## EXERCISE GOAL
When you transcribe the lines below, keep every word the same and leave the pictures behind.
────────────────────
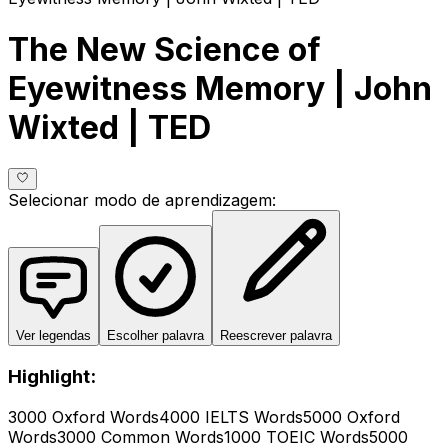
The New Science of
Eyewitness Memory | John
Wixted | TED
Selecionar modo de aprendizagem
:
Ver legendas
Escolher palavra
Reescrever palavra
Highlight:
3000 Oxford Words
4000 IELTS Words
5000 Oxford
Words
3000 Common Words
1000 TOEIC Words
5000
────────────────────
## RESULT
The New Science of
Eyewitness Memory | John
Wixted | TED
Selecionar modo de aprendizagem
:
Ver legendas
Escolher palavra
Reescrever palavra
Highlight:
3000 Oxford Words
4000 IELTS Words
5000 Oxford
Words
3000 Common Words
1000 TOEIC Words
5000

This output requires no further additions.